Задания
a. Соответствуют ли тексту об Ольге Берггольц утверждения ниже? На каждое ответьте «да» или «нет» и приведите решающие слова текста точной цитатой.
(i) С Борисом Корниловым она познакомилась в литературной группе «Смена».
(ii) Её арестовали в декабре 1937 года.
(iii) После освобождения её восстановили кандидатом в члены партии.
b. По тексту об Ольге Берггольц ответьте на вопросы, каждый ответ с новой строки:
(i) Как звали молодого филолога, которого текст называет главной любовью её жизни?
(ii) В какой женской тюрьме у неё снова случился выкидыш?
(iii) В какой камере остались другие заключённые, когда её выпустили?
c. Продолжите текст об Ольге Берггольц, начав сразу после его последнего предложения.

---------- Исходный текст

Ольга Берггольц. Фото 1945 года.

В семнадцать лет в литературной группе «Смена» познакомилась с Борисом Корниловым, год спустя вышла за него замуж, два года спустя развелась — потому что встретила молодого филолога Николая Молчанова, главную любовь своей жизни; и двенадцать лет спустя, когда он умирал в Ленинграде, она любила его с той же силой. А умирал он страшно, в безумии, в припадках буйства, когда никого не узнавал. Её первая дочь — от Бориса Корнилова — умерла в 1936 году, семи лет от роду; перед смертью вдруг сказала «Опустите стяги» — хотя слова этого не знала. И Молчанов перед смертью тоже вдруг сказал «Склоните знамена», она и это непостижимое, жуткое совпадение записала в дневнике. Её годовалая дочь Майя умерла в тридцать третьем. В тридцать восьмом, в июле, после допроса (ещё проходила как свидетельница по делу РАППа) у неё случился выкидыш. И всё это не сломило, не перемололо её, вот загадка — у неё оставалась душевная сила и на поездки, и на журналистику, и на романы (один из которых — даже с Авербахом, в котором её привлекали энергия и ум; это и послужило причиной ареста и обвинения в троцкизме). В декабре 1938 года её арестовали, в женской тюрьме на Арсенальной опять случился выкидыш. В июле тридцать девятого, во время краткой бериевской «оттепели», за которой настал уже кромешный террор, её внезапно выпустили и восстановили кандидатом в члены партии. Но никакой надежды на справедливость у неё уже не было: она вышла, другие остались в общей тридцать третьей камере, и среди сидевших с ней были бескомпромиссные, чистейшие коммунистки, и для них никакого просвета не настало, и всё это она тоже записала. «Ощущение тюрьмы после 5 месяцев воли во мне острее, чем в первое время после освобождения. Реально чувствую, обоняю этот тяжкий запах коридора из тюрьмы в «Большой дом», запах рыбы, сырости, лука, стук шагов по лестнице, смешанное состояние посторонней заинтересованности, страха, неестественного спокойствия и обречённости, безвыходности, с которыми шла на допросы. Да, но зачем всё-таки подвергали меня всё той же муке?! Зачем были те дикие, полубредовые жёлто-красные ночи (жёлтый свет лампочек, красные матрасы, стук в отопительных трубах, голуби)? И это безмерное, безграничное, дикое человеческое страдание, в котором тонуло моё страдание, расширяясь до безумия, до раздавленности?».

--------------------
---------- Записанные данные

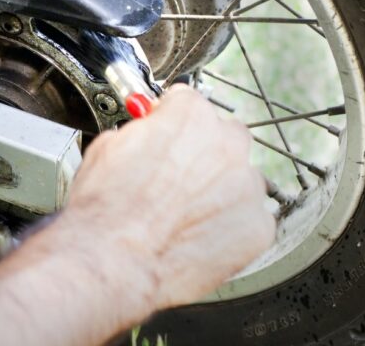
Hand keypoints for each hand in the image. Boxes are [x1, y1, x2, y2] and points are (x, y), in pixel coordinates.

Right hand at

--------------------

Ответы по заданиям
a.
(i) Да: «В семнадцать лет в литературной группе «Смена» познакомилась с Борисом Корниловым».
(ii) Нет: «В декабре 1938 года её арестовали».
(iii) Да: «её внезапно выпустили и восстановили кандидатом в члены партии».

b.
(i) Николай Молчанов.
(ii) В женской тюрьме на Арсенальной.
(iii) В общей тридцать третьей камере.

c.
Теперь понятно, почему война вспоминалась ей иначе, без этого ужаса и ненависти? После тюрьмы было чувство, что «вынули душу, копались в ней вонючими пальцами, плевали в неё, гадили, потом сунули её обратно и говорят: «Живи»». А после блокады было чувство, что она вернулась к себе и своему народу, что они на прежней высоте. Это её голосом ленинградское радио сказало: «Товарищи! Блокада прорвана!» И казалось тогда, что прорвана не только эта, а и другая блокада — отделяющая человека от государства; но уже в сорок седьмом году всё стало по-прежнему, и это она записала тоже.

Ленинград жил, и жизнь его была настоящей, не выморочной. Когда Берггольц силой вывезли в Москву — у неё началась дистрофия, — она выдержала там месяц и вырвалась обратно: именно потому, что в Москве врали, что в Москве нельзя было говорить про Ленинград, что само слово «голод» было под запретом, что только год спустя, и то в жёстко отцензурированном виде, сумела она напечатать «Февральский дневник». От неё требовали героики, которую она всегда ставила в кавычки: «героизма вообще на свете не существует». Человечность — это да, бывает.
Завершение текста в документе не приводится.